5/10—Sarah Andyshack, Dierdre Carter, Jennifer M. Feltman, Paula M. Gerson, Karlyn Griffith, Nadia Pawelchak, and Elizabeth Woodward will be presenting on various panels at the International Medieval Congress, WMU, Kalamazoo, 2010.
7/12-15/10—Elaine Treharne's AHRC-funded Project ‘The Production and Use of English Mansucripts, 1060 to 1220’ will deliver a team session on the projects and its output at the Leeds International Conference.
7/14-19/10—Elaine Treharne will talk about fourteenth-century Italian manuscripts, and will lead a graduate workshop on paleography at the New Chaucer Society conference in Siena, Italy
.7/19-24/10—David Johnson is organizing the Old English strands at the International Association of University Professors of English held in Malta.

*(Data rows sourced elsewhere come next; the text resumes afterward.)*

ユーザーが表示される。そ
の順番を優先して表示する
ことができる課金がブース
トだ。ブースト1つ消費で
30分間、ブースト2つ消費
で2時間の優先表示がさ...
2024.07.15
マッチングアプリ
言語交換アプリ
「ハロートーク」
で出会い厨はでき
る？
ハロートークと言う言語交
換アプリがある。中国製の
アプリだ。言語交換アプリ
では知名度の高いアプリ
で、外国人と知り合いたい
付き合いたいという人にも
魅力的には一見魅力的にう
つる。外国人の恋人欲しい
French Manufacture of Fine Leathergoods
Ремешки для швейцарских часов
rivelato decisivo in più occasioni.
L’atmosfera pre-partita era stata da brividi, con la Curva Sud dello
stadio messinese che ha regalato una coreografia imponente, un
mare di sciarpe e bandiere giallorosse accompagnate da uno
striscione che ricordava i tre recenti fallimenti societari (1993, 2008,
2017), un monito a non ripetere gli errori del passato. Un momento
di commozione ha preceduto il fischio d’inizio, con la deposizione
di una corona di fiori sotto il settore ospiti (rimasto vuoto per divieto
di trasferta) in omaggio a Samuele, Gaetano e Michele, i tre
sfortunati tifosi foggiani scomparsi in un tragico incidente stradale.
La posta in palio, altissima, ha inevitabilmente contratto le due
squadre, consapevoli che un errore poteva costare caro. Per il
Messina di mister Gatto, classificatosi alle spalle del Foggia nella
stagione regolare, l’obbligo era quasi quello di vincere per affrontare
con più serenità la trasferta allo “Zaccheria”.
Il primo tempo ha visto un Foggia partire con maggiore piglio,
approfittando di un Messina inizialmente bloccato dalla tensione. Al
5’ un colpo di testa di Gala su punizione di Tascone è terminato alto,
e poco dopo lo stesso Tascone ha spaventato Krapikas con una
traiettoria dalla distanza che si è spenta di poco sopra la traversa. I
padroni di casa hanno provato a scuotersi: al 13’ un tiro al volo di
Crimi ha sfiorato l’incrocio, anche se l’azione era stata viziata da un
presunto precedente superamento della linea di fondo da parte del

Robert Romanchuk and Nancy Warren are both writing chapters for David Wallace's new literary history of Europe from 1348-1418, Regeneration. Romanchuk is writing about Mt. Athos, and Warren is writing on Rhodes. Blurb: "This is the first literary history of medieval Europe to be attempted in English. Eschewing conventional, anachronistic organization by 'national blocks' —English literature, French literature, etc.— it considers literary activity in transnational sequences of interconnected places. Its vision of Europe, and of movement within Europe is, we believe, of acute contemporary relevance." Here is the website: http://www.english.upenn.edu/~dwallace/regeneration/
Elaine Treharne published the much-expanded third edition of her Old and Middle English Anthology, 800-1450. The new edition contains plates, and newly edited versions of texts like The Marvels of the East, the Worcester Fragment, parts of the Book of Margery Kempe, and extracts from Julian of Norwich. 2010 will see the publication of the Oxford Handbook of Medieval Literature (ed. Treharne and Greg Walker), and Textual Cultures: Cultural Texts (ed. Treharne and Orietta Da Rold).
Rick Emmerson left FSU to become Dean of Manhattan College in New York. He and his wife, archivist Sandi Clayton-Emmerson are enjoying getting to know the districts of New York, and reacquainting themselves with the manuscript repositories in the city. Rick maintains close contact with his PhD students at FSU, and continues his prolific publications record in late Medieval Literature, Art and Drama.
The Department of English has a new PhD track in the History of Text Technologies, where students can focus on all aspects of textual production, dissemination and reception from the earliest period to the present-day.